Structure of the N-terminal oligomerization domain of DnaD reveals a unique tetramerization motif and provides insights into scaffold formation

DnaD is a primosomal protein that remodels supercoiled plasmids. It binds to supercoiled forms and converts them to open forms without nicking. During this remodeling process, all the writhe is converted to twist and the plasmids are held around the periphery of large scaffolds made up of DnaD molecules. This DNA-remodeling function is the sum of a scaffold-forming activity on the N-terminal domain and a DNA-dependent oligomerization activity on the C-terminal domain. We have determined the crystal structure of the scaffold-forming N-terminal domain, which reveals a winged-helix architecture, with additional structural elements extending from both N- and C-termini. Four monomers form dimers that join into a tetramer. The N-terminal extension mediates dimerization and tetramerization, with extensive interactions and distinct interfaces. The wings and helices of the winged-helix domains remain exposed on the surface of the tetramer. Structure-guided mutagenesis and atomic force microscopy imaging indicate that these elements, together with the C-terminal extension, are involved in scaffold formation. Based upon our data, we propose a model for the DnaD-mediated scaffold formation.

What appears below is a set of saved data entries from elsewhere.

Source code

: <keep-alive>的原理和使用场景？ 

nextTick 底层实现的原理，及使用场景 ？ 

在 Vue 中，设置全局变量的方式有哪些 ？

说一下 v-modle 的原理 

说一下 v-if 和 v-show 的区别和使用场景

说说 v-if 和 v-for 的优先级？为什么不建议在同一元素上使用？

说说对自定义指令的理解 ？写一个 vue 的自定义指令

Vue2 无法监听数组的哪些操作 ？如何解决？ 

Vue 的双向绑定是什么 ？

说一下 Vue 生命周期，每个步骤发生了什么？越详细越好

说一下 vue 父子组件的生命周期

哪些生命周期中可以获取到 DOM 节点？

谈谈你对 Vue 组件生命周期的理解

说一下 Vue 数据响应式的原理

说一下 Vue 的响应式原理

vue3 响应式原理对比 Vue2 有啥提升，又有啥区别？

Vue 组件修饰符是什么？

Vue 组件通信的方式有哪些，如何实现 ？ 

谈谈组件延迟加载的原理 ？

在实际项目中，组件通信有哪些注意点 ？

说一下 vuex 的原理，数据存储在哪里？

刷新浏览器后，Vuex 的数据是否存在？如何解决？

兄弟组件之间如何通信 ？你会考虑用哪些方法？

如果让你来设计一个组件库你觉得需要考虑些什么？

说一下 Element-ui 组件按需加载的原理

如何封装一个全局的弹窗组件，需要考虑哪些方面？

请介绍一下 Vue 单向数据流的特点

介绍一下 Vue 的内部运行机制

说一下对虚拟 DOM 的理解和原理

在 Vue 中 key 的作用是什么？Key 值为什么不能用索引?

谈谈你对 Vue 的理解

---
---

The bacterial helicase-primase interaction: a common structural/functional module

The lack of a high-resolution structure for the bacterial helicase-primase complex and the fragmented structural information for the individual proteins have been hindering our detailed understanding of this crucial binary protein interaction. Two new structures for the helicase-interacting domain of the bacterial primases from Escherichia coli and Bacillus stearothermophilus have recently been solved and both revealed a unique and surprising structural similarity to the amino-terminal domain of the helicase itself. In this minireview, the current data are discussed and important new structural and functional aspects of the helicase-primase interaction are highlighted. An attractive structural model with direct biological significance for the function of this complex and also for the development of new antibacterial compounds is examined.

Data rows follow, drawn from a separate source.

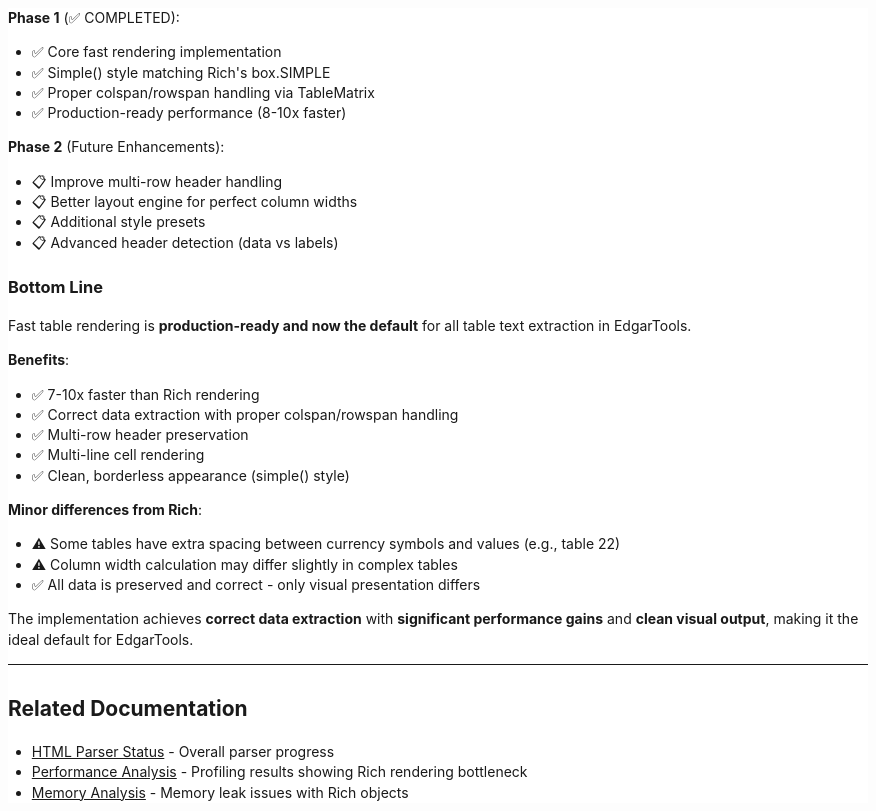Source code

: **Phase 1** (✅ COMPLETED):
- ✅ Core fast rendering implementation
- ✅ Simple() style matching Rich's box.SIMPLE
- ✅ Proper colspan/rowspan handling via TableMatrix
- ✅ Production-ready performance (8-10x faster)

**Phase 2** (Future Enhancements):
- 📋 Improve multi-row header handling
- 📋 Better layout engine for perfect column widths
- 📋 Additional style presets
- 📋 Advanced header detection (data vs labels)

### Bottom Line

Fast table rendering is **production-ready and now the default** for all table text extraction in EdgarTools.

**Benefits**:
- ✅ 7-10x faster than Rich rendering
- ✅ Correct data extraction with proper colspan/rowspan handling
- ✅ Multi-row header preservation
- ✅ Multi-line cell rendering
- ✅ Clean, borderless appearance (simple() style)

**Minor differences from Rich**:
- ⚠️ Some tables have extra spacing between currency symbols and values (e.g., table 22)
- ⚠️ Column width calculation may differ slightly in complex tables
- ✅ All data is preserved and correct - only visual presentation differs

The implementation achieves **correct data extraction** with **significant performance gains** and **clean visual output**, making it the ideal default for EdgarTools.

---

## Related Documentation

- [HTML Parser Status](HTML_PARSER_STATUS.md) - Overall parser progress
- [Performance Analysis](../perf/hotpath_analysis.md) - Profiling results showing Rich rendering bottleneck
- [Memory Analysis](../perf/memory_analysis.md) - Memory leak issues with Rich objects
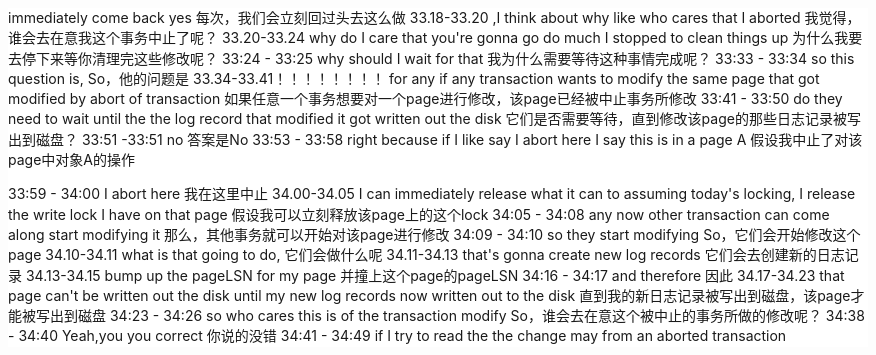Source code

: immediately come back yes 
每次，我们会立刻回过头去这么做
33.18-33.20
,I think about why like who cares that I aborted
我觉得，谁会去在意我这个事务中止了呢？
33.20-33.24
why do I care that you're gonna go do much I stopped to clean things up 
为什么我要去停下来等你清理完这些修改呢？
33:24 - 33:25
why should I wait for that 
我为什么需要等待这种事情完成呢？
33:33 - 33:34
so this question is,
So，他的问题是
33.34-33.41！！！！！！！！
 for any if any transaction wants to modify the same page that got modified by abort of transaction 
如果任意一个事务想要对一个page进行修改，该page已经被中止事务所修改
33:41 - 33:50
do they need to wait until the the log record that modified it got written out the disk 
它们是否需要等待，直到修改该page的那些日志记录被写出到磁盘？
33:51 -33:51
no
答案是No
33:53 - 33:58
right because if I like say I abort here I say this is in a page A
假设我中止了对该page中对象A的操作


33:59 - 34:00
I abort here 
我在这里中止
34.00-34.05
I can immediately release what it can to assuming today's locking, I release the write lock I have on that page 
假设我可以立刻释放该page上的这个lock
34:05 - 34:08
any now other transaction can come along start modifying it 
那么，其他事务就可以开始对该page进行修改
34:09 - 34:10
so they start modifying
So，它们会开始修改这个page
34.10-34.11
 what is that going to do,
它们会做什么呢
34.11-34.13
 that's gonna create new log records
它们会去创建新的日志记录
34.13-34.15
 bump up the pageLSN for my page 
并撞上这个page的pageLSN
34:16 - 34:17
and therefore 
因此
34.17-34.23
that page can't be written out the disk until my new log records now written out to the disk 
直到我的新日志记录被写出到磁盘，该page才能被写出到磁盘
34:23 - 34:26
so who cares this is of the transaction modify 
So，谁会去在意这个被中止的事务所做的修改呢？
34:38 - 34:40
Yeah,you you correct
你说的没错
34:41 - 34:49
if I try to read the the change may from an aborted transaction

Helicase binding to DnaI exposes a cryptic DNA-binding site during helicase loading in Bacillus subtilis

The Bacillus subtilis DnaI, DnaB and DnaD proteins load the replicative ring helicase DnaC onto DNA during priming of DNA replication. Here we show that DnaI consists of a C-terminal domain (Cd) with ATPase and DNA-binding activities and an N-terminal domain (Nd) that interacts with the replicative ring helicase. A Zn2+-binding module mediates the interaction with the helicase and C67, C70 and H84 are involved in the coordination of the Zn2+. DnaI binds ATP and exhibits ATPase activity that is not stimulated by ssDNA, because the DNA-binding site on Cd is masked by Nd. The ATPase activity resides on the Cd domain and when detached from the Nd domain, it becomes sensitive to stimulation by ssDNA because its cryptic DNA-binding site is exposed. Therefore, Nd acts as a molecular 'switch' regulating access to the ssDNA binding site on Cd, in response to binding of the helicase. DnaI is sufficient to load the replicative helicase from a complex with six DnaI molecules, so there is no requirement for a dual helicase loader system.

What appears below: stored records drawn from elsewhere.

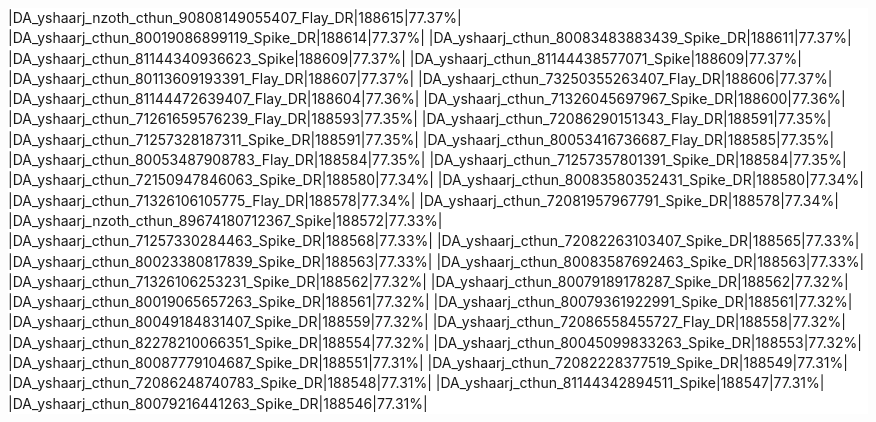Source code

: |DA_yshaarj_nzoth_cthun_90808149055407_Flay_DR|188615|77.37%|
|DA_yshaarj_cthun_80019086899119_Spike_DR|188614|77.37%|
|DA_yshaarj_cthun_80083483883439_Spike_DR|188611|77.37%|
|DA_yshaarj_cthun_81144340936623_Spike|188609|77.37%|
|DA_yshaarj_cthun_81144438577071_Spike|188609|77.37%|
|DA_yshaarj_cthun_80113609193391_Flay_DR|188607|77.37%|
|DA_yshaarj_cthun_73250355263407_Flay_DR|188606|77.37%|
|DA_yshaarj_cthun_81144472639407_Flay_DR|188604|77.36%|
|DA_yshaarj_cthun_71326045697967_Spike_DR|188600|77.36%|
|DA_yshaarj_cthun_71261659576239_Flay_DR|188593|77.35%|
|DA_yshaarj_cthun_72086290151343_Flay_DR|188591|77.35%|
|DA_yshaarj_cthun_71257328187311_Spike_DR|188591|77.35%|
|DA_yshaarj_cthun_80053416736687_Flay_DR|188585|77.35%|
|DA_yshaarj_cthun_80053487908783_Flay_DR|188584|77.35%|
|DA_yshaarj_cthun_71257357801391_Spike_DR|188584|77.35%|
|DA_yshaarj_cthun_72150947846063_Spike_DR|188580|77.34%|
|DA_yshaarj_cthun_80083580352431_Spike_DR|188580|77.34%|
|DA_yshaarj_cthun_71326106105775_Flay_DR|188578|77.34%|
|DA_yshaarj_cthun_72081957967791_Spike_DR|188578|77.34%|
|DA_yshaarj_nzoth_cthun_89674180712367_Spike|188572|77.33%|
|DA_yshaarj_cthun_71257330284463_Spike_DR|188568|77.33%|
|DA_yshaarj_cthun_72082263103407_Spike_DR|188565|77.33%|
|DA_yshaarj_cthun_80023380817839_Spike_DR|188563|77.33%|
|DA_yshaarj_cthun_80083587692463_Spike_DR|188563|77.33%|
|DA_yshaarj_cthun_71326106253231_Spike_DR|188562|77.32%|
|DA_yshaarj_cthun_80079189178287_Spike_DR|188562|77.32%|
|DA_yshaarj_cthun_80019065657263_Spike_DR|188561|77.32%|
|DA_yshaarj_cthun_80079361922991_Spike_DR|188561|77.32%|
|DA_yshaarj_cthun_80049184831407_Spike_DR|188559|77.32%|
|DA_yshaarj_cthun_72086558455727_Flay_DR|188558|77.32%|
|DA_yshaarj_cthun_82278210066351_Spike_DR|188554|77.32%|
|DA_yshaarj_cthun_80045099833263_Spike_DR|188553|77.32%|
|DA_yshaarj_cthun_80087779104687_Spike_DR|188551|77.31%|
|DA_yshaarj_cthun_72082228377519_Spike_DR|188549|77.31%|
|DA_yshaarj_cthun_72086248740783_Spike_DR|188548|77.31%|
|DA_yshaarj_cthun_81144342894511_Spike|188547|77.31%|
|DA_yshaarj_cthun_80079216441263_Spike_DR|188546|77.31%|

The Bacillus subtilis primosomal protein DnaD untwists supercoiled DNA

The essential Bacillus subtilis DnaD and DnaB proteins have been implicated in the initiation of DNA replication. Recently, DNA remodeling activities associated with both proteins were discovered that could provide a link between global or local nucleoid remodeling and initiation of replication. DnaD forms scaffolds and opens up supercoiled plasmids without nicking to form open circular complexes, while DnaB acts as a lateral compaction protein. Here we show that DnaD-mediated opening of supercoiled plasmids is accompanied by significant untwisting of DNA. The net result is the conversion of writhe (Wr) into negative twist (Tw), thus maintaining the linking number (Lk) constant. These changes in supercoiling will reduce the considerable energy required to open up closed circular plectonemic DNA and may be significant in the priming of DNA replication. By comparison, DnaB does not affect significantly the supercoiling of plasmids. Binding of the DnaD C-terminal domain (Cd) to DNA is not sufficient to convert Wr into negative Tw, implying that the formation of scaffolds is essential for duplex untwisting. Overall, our data suggest that the topological effects of the two proteins on supercoiled DNA are different; DnaD opens up, untwists and converts plectonemic DNA to a more paranemic form, whereas DnaB does not affect supercoiling significantly and condenses DNA only via its lateral compaction activity. The significance of these findings in the initiation of DNA replication is discussed.